First of all, to cast a vote in EVM, the following things need to be done: proving identity by entering fingerprint, signing beside the details printed on a paper, getting a finger marked as the proof of voting. This entire process, from entering the fingerprint to marking the finger, takes at least three to four minutes. Now, since the voting device is activated during this crucial few minutes, anyone can enter into the secret room where the machines are kept and cast one’s vote. Plus, as the voter got his finger marked, he cannot even prove that he was barred from voting.
Secondly, whenever a voter presses the button and confirms the vote, the symbol takes the entire screen to ensure that the vote has been cast, but it remains on the screen till the next voter arrives. So apparently, the secrecy of one’s vote is no more preserved and a voter can be easily tracked. The voter standing in the queue saw the vote of the previous voter, and is quite sure that the voter who entered next saw his vote.
Finally, because the commission itself knows the prevalence of fingerprint mismatches, EVM allows a polling official in the room to intervene and use his/her fingerprint to allow the voter to vote after confirming the voter’s identity from his national ID. In an election atmosphere where centre and booths are heavily manned by ruling party activists, possible misuse of polling official’s fingerprint in favour of their favourites can be rife.
If we look into the details of the news reports, all these factors played a role in this most recent poll.
Allegations of voting by someone else after entering the fingerprint, forcing voters to vote for ruling party candidates from inside the secret room were backed by substantial evidence including photographs and videos.
On the other hand, Beating up, threatening voters, even cancelling votes when ruling party men identified voters voting against their favourite emerged from the voters.

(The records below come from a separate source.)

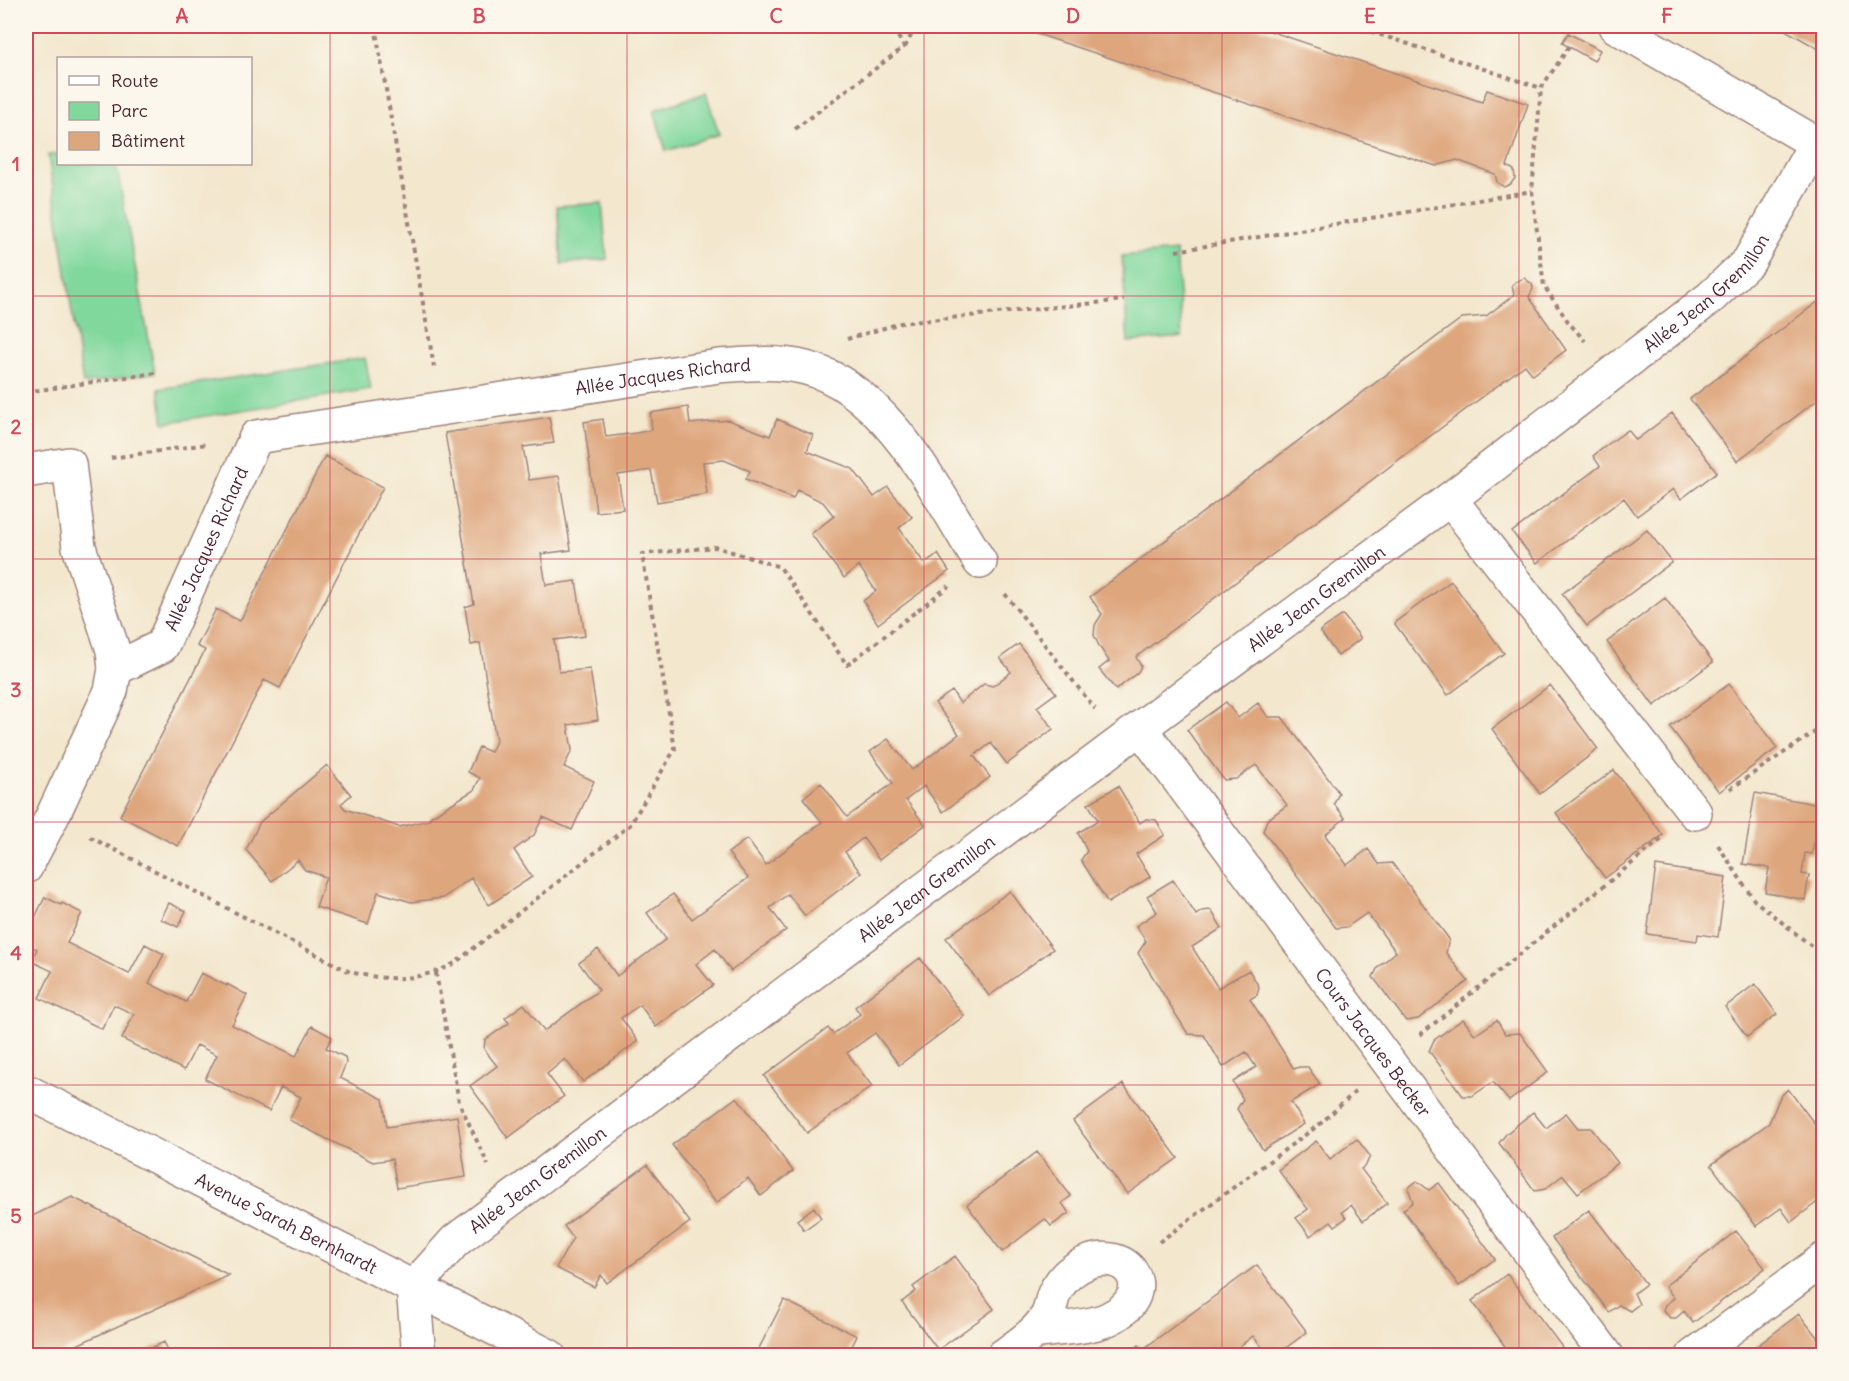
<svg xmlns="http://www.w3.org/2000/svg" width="1849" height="1381" font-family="Delius,sans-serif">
<rect width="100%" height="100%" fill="#fbf7ec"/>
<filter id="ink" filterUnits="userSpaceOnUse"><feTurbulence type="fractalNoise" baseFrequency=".0167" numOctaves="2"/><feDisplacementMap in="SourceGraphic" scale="12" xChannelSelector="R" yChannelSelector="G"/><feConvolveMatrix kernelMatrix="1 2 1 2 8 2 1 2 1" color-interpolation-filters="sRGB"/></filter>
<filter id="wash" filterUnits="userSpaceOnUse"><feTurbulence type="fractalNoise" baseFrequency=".008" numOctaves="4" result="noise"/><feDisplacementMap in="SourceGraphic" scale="24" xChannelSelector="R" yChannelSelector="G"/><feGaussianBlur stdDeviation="1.35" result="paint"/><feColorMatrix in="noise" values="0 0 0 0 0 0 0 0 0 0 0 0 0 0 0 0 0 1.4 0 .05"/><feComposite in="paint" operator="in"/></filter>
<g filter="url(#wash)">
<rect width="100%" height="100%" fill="#f3e7cd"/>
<path fill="#81d89d" stroke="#667c64" stroke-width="1.5" d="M 706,93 L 719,134 L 666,151 L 654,110 Z
M 58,154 L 58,164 L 116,164 L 155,373 L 83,384 L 48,155 Z
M 602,203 L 607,259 L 562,264 L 557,206 Z
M 1176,251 L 1182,337 L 1128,342 L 1122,256 Z
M 365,358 L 371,389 L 164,423 L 159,389 Z"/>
<g id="blocks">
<path fill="#dea67d" d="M 1013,26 L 1255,26 L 1482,102 L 1487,90 L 1528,104 L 1507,166 L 1514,170 L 1515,178 L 1511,184 L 1504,187 L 1497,182 L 1495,174 L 1457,160 L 1436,166 Z
M 1778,26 L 1824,26 L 1824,52 Z
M 1568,33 L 1600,50 L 1594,61 L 1562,43 Z
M 1524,278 L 1532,284 L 1533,289 L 1529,297 L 1566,350 L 1533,375 L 1525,365 L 1136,657 L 1141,666 L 1138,672 L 1116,690 L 1099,669 L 1109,661 L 1099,646 L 1094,635 L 1095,625 L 1102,614 L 1090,597 L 1462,318 L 1486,316 L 1514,295 L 1512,286 L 1515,282 Z
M 1824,297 L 1824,395 L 1737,461 L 1690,399 Z
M 688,407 L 690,424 L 728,420 L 770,436 L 777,419 L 813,435 L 807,451 L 853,469 L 874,497 L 888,487 L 912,517 L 899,528 L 924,563 L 938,554 L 949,571 L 878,624 L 863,601 L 876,591 L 859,566 L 844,578 L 811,534 L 834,516 L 823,502 L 797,490 L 793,499 L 746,479 L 750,471 L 724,460 L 703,462 L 707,494 L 657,502 L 651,470 L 618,475 L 623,509 L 596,512 L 584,422 L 603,419 L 606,437 L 636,433 L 652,430 L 650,413 Z
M 1672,413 L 1717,472 L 1681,499 L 1673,489 L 1637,516 L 1624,498 L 1537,563 L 1512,532 L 1600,466 L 1593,456 L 1611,442 L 1628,430 L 1636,440 Z
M 549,417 L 554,443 L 523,447 L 529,480 L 559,476 L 571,550 L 541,554 L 546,585 L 576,581 L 585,636 L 554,640 L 559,672 L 590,669 L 598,720 L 568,725 L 572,750 L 564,767 L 594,781 L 572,830 L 543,817 L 534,835 L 514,850 L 532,877 L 489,905 L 471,878 L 443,898 L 411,902 L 378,892 L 368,924 L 316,907 L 326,877 L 305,870 L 298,860 L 272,881 L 246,850 L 260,822 L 327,765 L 351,795 L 341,804 L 345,809 L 399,827 L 430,820 L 430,817 L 474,790 L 480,778 L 468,772 L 479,747 L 491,752 L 496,741 L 480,643 L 471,645 L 465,607 L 474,604 L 445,433 Z
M 325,456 L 383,487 L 280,688 L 264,680 L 178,846 L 120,816 L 205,650 L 197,646 L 216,609 L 240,621 Z
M 1647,530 L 1672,562 L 1587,626 L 1562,594 Z
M 27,565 L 33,608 L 26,609 L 26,566 Z
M 1451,581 L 1504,653 L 1448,695 L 1394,623 Z
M 1665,598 L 1713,662 L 1654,706 L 1607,642 Z
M 1343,615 L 1361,638 L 1338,656 L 1320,631 Z
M 1019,644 L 1056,693 L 1037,707 L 1053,729 L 1007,764 L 991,743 L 974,756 L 990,777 L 943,812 L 924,786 L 906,800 L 925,825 L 879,860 L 863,838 L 845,852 L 861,873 L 805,916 L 788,894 L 770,908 L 786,930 L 731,971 L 715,949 L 696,964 L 713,985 L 656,1027 L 640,1005 L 621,1018 L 638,1041 L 583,1082 L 565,1059 L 547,1074 L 564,1096 L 508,1138 L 470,1086 L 497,1066 L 484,1049 L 485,1040 L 509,1023 L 505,1018 L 524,1004 L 544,1031 L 599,990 L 579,963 L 598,949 L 617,976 L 666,939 L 647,913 L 673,894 L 692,919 L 748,878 L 728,853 L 747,839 L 766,865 L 822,822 L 803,798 L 821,783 L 847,817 L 893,783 L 870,752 L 888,739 L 912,770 L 959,734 L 935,703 L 952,691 L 960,703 L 984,684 L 993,686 L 1011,672 L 1000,658 Z
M 1729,684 L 1777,748 L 1719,792 L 1670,727 Z
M 1550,685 L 1598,749 L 1540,794 L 1492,729 Z
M 1226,702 L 1238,718 L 1258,703 L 1268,717 L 1282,717 L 1339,793 L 1334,804 L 1345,818 L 1325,835 L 1347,865 L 1368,849 L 1379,864 L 1392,863 L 1449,939 L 1446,953 L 1468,981 L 1418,1019 L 1406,1021 L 1373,977 L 1378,967 L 1396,952 L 1367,913 L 1347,927 L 1336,928 L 1263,831 L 1267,820 L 1287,805 L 1256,765 L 1236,779 L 1224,780 L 1187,730 Z
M 1614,770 L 1663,835 L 1605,878 L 1556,813 Z
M 1118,786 L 1140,823 L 1146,819 L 1156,820 L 1165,835 L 1136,854 L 1150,877 L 1108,903 L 1081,860 L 1087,851 L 1078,833 L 1098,820 L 1088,804 Z
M 1755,793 L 1821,805 L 1812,854 L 1805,853 L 1802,874 L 1809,875 L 1805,900 L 1765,892 L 1769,868 L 1743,864 Z
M 1656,866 L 1726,877 L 1718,937 L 1698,934 L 1697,941 L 1647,934 Z
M 1173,880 L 1196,915 L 1202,911 L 1211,910 L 1222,928 L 1192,947 L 1218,988 L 1249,970 L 1259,987 L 1257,995 L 1250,999 L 1294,1069 L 1299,1067 L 1308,1067 L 1320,1084 L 1291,1102 L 1304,1124 L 1263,1150 L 1237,1109 L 1243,1099 L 1233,1082 L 1256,1067 L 1246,1052 L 1223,1067 L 1204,1035 L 1188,1034 L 1138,953 L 1146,941 L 1136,926 L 1157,912 L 1147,896 Z
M 1010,891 L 1053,949 L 989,996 L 946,938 Z
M 45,897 L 61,905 L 62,903 L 82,913 L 67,943 L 129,974 L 145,944 L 164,954 L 149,983 L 186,1002 L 201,973 L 227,986 L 227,984 L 247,995 L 232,1025 L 296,1056 L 312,1026 L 332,1037 L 326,1048 L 345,1057 L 346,1063 L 340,1078 L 383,1099 L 387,1127 L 457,1116 L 466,1177 L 397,1188 L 392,1159 L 373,1162 L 289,1120 L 301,1097 L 281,1087 L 269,1111 L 205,1079 L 217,1055 L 197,1045 L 184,1070 L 122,1039 L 134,1014 L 114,1005 L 102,1029 L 39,998 L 52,971 L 31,961 L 37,949 L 26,944 L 26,936 Z
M 169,903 L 186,911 L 178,927 L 161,919 Z
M 920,958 L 964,1016 L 899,1065 L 875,1033 L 847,1053 L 872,1086 L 807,1133 L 764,1076 L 828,1028 L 833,1034 L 860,1014 L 855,1007 Z
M 1755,984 L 1777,1014 L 1747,1037 L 1725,1007 Z
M 1463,1019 L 1475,1035 L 1497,1020 L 1505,1034 L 1520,1033 L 1548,1072 L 1509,1101 L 1493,1082 L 1472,1096 L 1463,1096 L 1429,1051 L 1434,1040 Z
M 1123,1084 L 1178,1158 L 1127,1194 L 1073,1121 Z
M 1788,1089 L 1824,1136 L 1824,1197 L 1791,1222 L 1781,1208 L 1756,1226 L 1711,1165 L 1769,1123 L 1780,1097 Z
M 737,1097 L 793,1171 L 761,1196 L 748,1178 L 716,1203 L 672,1145 Z
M 1533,1112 L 1546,1128 L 1566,1113 L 1578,1128 L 1591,1128 L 1618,1163 L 1578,1193 L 1563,1175 L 1545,1189 L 1535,1191 L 1499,1143 L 1506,1134 Z
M 1357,1139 L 1370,1156 L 1366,1165 L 1361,1169 L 1387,1203 L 1363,1221 L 1351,1205 L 1342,1212 L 1346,1218 L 1335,1226 L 1331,1221 L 1310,1236 L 1296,1218 L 1308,1209 L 1278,1170 L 1316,1141 L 1330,1159 Z
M 1037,1152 L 1071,1196 L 1062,1203 L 1069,1213 L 1051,1226 L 1045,1219 L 1002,1252 L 967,1205 Z
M 647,1165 L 690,1222 L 607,1283 L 601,1275 L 594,1287 L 556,1268 L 573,1238 L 564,1226 Z
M 1417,1181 L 1429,1190 L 1439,1183 L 1495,1259 L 1459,1286 L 1403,1210 L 1413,1202 L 1408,1188 Z
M 72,1197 L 229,1275 L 53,1356 L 26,1356 L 26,1219 Z
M 814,1207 L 821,1218 L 804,1230 L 797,1220 Z
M 1589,1210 L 1646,1284 L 1634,1293 L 1639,1304 L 1630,1311 L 1619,1305 L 1609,1312 L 1552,1238 Z
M 1736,1231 L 1765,1268 L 1693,1323 L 1684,1311 L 1676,1318 L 1670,1318 L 1663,1310 L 1665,1305 L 1674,1298 L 1665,1286 Z
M 955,1256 L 994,1309 L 938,1350 L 902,1302 L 916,1291 L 913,1287 Z
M 1257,1265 L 1307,1332 L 1275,1356 L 1269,1356 L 1253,1336 L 1227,1356 L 1126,1356 L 1139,1345 L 1143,1349 Z
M 1507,1274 L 1562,1347 L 1550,1356 L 1512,1356 L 1472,1301 Z
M 784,1300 L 857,1336 L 847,1356 L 755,1356 Z
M 1799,1314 L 1824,1346 L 1822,1356 L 1744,1356 Z
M 164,1342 L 171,1356 L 135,1356 Z"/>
</g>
</g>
<g filter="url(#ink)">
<use href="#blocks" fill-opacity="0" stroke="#9e837c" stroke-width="1.5"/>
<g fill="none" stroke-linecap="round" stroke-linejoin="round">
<g stroke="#9e837c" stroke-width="36">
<g id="minor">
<path d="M 1615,26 L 1824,148"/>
<path d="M 26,471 L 69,464 L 79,547 L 113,650 L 115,669 L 111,691 L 52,817 L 26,867"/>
<path d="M 1450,499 L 1695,813"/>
<path id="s1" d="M 115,669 L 162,646 L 256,437 L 719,366 C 749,364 777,361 806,368 C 887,388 939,497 980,562"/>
<path id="s2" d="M 1141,729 L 1607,1356"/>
<path id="s3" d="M 26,1091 L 549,1356"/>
<path id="s4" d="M 419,1356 L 413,1288 L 455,1241 L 1121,742 L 1450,499 L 1711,297 L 1749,261 L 1808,157 L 1812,143"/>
<path d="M 1003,1356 C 1019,1344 1037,1333 1047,1316 C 1051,1309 1051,1301 1054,1294 C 1057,1287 1065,1276 1071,1272 C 1121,1234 1167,1291 1108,1319 C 1089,1328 1057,1328 1035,1332"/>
<path d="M 1693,1356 L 1824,1259"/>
</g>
</g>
<path stroke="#9e837c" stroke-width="4" stroke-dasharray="4.5 4.5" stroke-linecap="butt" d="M 375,26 L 434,367
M 1354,26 L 1541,88
M 905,47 L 916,26
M 1569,47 L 1541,88 L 1532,191 L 1544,286 L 1569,323 L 1585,341
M 795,129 L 904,47 L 892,26
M 1176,251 L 1532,191
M 847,339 L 901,323 L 1124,300
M 26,392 L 155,373
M 111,458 L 207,444
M 1005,594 L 1095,709
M 1730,789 L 1824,726
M 90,837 L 350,972 C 388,981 419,982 455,963 L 630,825 L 675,749 L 642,554 L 716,547 L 780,567 L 847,665 L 949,586
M 1718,845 L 1754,900 L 1824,956
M 436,973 L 459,1102 L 488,1165
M 1420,1035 L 1663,838
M 1159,1242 L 1320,1124 L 1357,1090"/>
<use href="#minor" stroke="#fff" stroke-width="33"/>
</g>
</g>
<path fill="none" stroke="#d1495b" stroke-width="1.5" stroke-opacity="0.55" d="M 330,26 L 330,1356M 627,26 L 627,1356M 924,26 L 924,1356M 1222,26 L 1222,1356M 1519,26 L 1519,1356M 26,296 L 1824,296M 26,559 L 1824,559M 26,822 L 1824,822M 26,1085 L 1824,1085"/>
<g text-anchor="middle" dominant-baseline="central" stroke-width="5" stroke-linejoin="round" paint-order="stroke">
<g font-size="18" fill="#4a1f2b" stroke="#fbf7ec">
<text stroke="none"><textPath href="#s4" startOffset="1702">Allée Jean Gremillon</textPath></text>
<text stroke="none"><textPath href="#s1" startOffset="693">Allée Jacques Richard</textPath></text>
<text stroke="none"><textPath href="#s1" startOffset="159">Allée Jacques Richard</textPath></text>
<text stroke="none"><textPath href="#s4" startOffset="1206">Allée Jean Gremillon</textPath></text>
<text stroke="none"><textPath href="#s4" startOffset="720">Allée Jean Gremillon</textPath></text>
<text stroke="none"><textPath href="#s2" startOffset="390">Cours Jacques Becker</textPath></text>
<text stroke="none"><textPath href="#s4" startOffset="234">Allée Jean Gremillon</textPath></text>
<text stroke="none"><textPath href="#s3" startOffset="292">Avenue Sarah Bernhardt</textPath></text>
</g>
</g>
<rect width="1849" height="1381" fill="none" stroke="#fbf7ec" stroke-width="66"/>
<rect x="57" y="57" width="195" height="108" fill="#fbf7ec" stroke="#b4a19f" stroke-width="1.5"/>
<rect x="69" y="76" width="30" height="9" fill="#ffffff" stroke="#b4a19f" stroke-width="1.5"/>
<text x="111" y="87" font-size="18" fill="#4a1f2b">Route</text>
<rect x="69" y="102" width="30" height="18" fill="#81d89d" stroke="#b4a19f" stroke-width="1.5"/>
<text x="111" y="117" font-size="18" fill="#4a1f2b">Parc</text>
<rect x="69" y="132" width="30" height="18" fill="#dea67d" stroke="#b4a19f" stroke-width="1.5"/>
<text x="111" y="147" font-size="18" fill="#4a1f2b">Bâtiment</text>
<rect x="33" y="33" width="1783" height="1315" fill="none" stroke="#d1495b" stroke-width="2"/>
<g font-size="20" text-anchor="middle" font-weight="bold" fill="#d1495b">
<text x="182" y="23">A</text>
<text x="479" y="23">B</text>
<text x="776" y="23">C</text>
<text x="1073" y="23">D</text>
<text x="1370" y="23">E</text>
<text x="1667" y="23">F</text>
<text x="16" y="171">1</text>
<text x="16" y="434">2</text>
<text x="16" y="697">3</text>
<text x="16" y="960">4</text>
<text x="16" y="1223">5</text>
</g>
</svg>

While the BBC correspondent in Bangladesh has confirmed at least one case of abnormal voting, possibly with the help of polling official in a centre of Mohammadpur, where 33% votes were cast in a centre though there were no queues in front of the booths and the machines of that centre were out of order for several hours.
No confidence on voters
Though decision-makers of Awami League love to refer different surveys to back their claim that people are with them when it comes to voting, it appears that they do not take themselves seriously.
Acknowledging that the election atmosphere this time was pretty well before the election compared to the last national election, nervous breakdowns were observed right before the poll when government ministers including their head started coming down on foreign missions in Bangladesh with a view to limiting their manpower. This was possibly done to reduce their coverage area during the election as the more frequent movement of observers would have created a problem to rig the poll.
Right before the election, an open call was made for the AL-men to occupy and control polling centres by a top AL leader. Awami League praesidium member Abdur Rahman said, “You will go to the polling centres early in the morning, cast your vote and keep the centres under your control.” Any such call from a person with bare minimum confidence on voters is unlikely.
And finally, the way the AL-men took control of each centre, escorted the voters, intimidated a good number of voters, it is quite evident that the survey and opinion polls matter little to AL top brass, and their confidence over the voter is quite low.
What is next?
This election will bear the hallmark of the great fall of much-anticipated success of all-EVM poll. However, our experience with the election commission says they are not going to pay any heed to that. And with this dysfunctional election system and a machine with so many questions, Bangladesh will be having a tough time with its democracy.